ANKARA - AK Parti Genel Başkanı ve Başbakan Binali Yıldırım, partisinin TBMM Grup Toplantısı'nda yaptığı konuşmada, gündeme dair önemli açıklamalarda bulundu.
Uyuşturucuyla mücadele konusunda önemli çalışmalara imza attıklarını belirten Yıldırım, Türkiye`nin, uyuşturucu kullanımında, gelişmiş ülkelere göre çok daha aşağı oranlarda olduğuna dikkat çekti.
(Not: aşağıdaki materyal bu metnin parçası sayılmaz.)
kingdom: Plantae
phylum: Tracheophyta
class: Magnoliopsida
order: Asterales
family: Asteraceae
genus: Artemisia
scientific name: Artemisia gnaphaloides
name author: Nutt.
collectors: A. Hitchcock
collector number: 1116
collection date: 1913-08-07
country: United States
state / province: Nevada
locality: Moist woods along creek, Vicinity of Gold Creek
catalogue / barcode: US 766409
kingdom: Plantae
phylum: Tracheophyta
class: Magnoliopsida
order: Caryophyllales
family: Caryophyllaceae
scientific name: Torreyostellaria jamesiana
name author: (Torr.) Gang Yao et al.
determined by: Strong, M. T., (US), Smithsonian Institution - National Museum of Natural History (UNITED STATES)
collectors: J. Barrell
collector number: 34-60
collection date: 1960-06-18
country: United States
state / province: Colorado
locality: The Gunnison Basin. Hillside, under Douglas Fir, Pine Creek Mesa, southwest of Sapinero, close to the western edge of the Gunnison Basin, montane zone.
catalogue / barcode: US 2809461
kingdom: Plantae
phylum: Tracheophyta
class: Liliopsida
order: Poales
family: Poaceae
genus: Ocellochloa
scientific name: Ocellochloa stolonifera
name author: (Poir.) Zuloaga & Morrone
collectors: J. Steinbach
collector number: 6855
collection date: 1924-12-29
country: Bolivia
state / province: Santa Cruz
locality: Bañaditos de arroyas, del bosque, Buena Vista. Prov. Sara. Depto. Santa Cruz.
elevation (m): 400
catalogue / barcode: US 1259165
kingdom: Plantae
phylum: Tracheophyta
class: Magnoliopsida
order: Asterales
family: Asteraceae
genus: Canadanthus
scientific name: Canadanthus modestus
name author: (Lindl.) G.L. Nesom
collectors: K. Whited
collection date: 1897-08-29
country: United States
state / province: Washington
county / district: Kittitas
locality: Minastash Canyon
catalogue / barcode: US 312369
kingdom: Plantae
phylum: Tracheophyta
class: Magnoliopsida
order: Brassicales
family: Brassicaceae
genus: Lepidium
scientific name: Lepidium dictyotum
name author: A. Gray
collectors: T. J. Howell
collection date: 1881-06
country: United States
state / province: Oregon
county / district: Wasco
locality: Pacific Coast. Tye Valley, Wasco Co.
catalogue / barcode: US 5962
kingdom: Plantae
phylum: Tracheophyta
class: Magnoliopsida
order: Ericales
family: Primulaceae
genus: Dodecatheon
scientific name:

“PKK'ya arka çıkan Avrupalı dostlarımıza buradan selam gönderiyorum.” diyerek göndermede bulunan Yıldırım, “Bırakın Türkiye'nin hukuk meselesiyle uğraşmayı da gençliğinizi, geleceğinizi zehirleyen PKK, uyuşturucu tacirlerine karşı bir laf edin, bir şey söyleyin. Bizim bu topraklardaki mücadelemiz sadece milletimizin huzuru, güvenliği değil aynı zamanda sizin de geleceğinizin mücadelesidir. Uyuşturucunun asıl hedefi Avrupa ülkeleridir, Avrupa ülkelerinin gençleridir. Sizden beklenen teröre destek olmak, terörü şımartmak değil geleceğinizi karartan bu alçak örgüte karşı sesinizi yükseltmektir.” diye belirtti.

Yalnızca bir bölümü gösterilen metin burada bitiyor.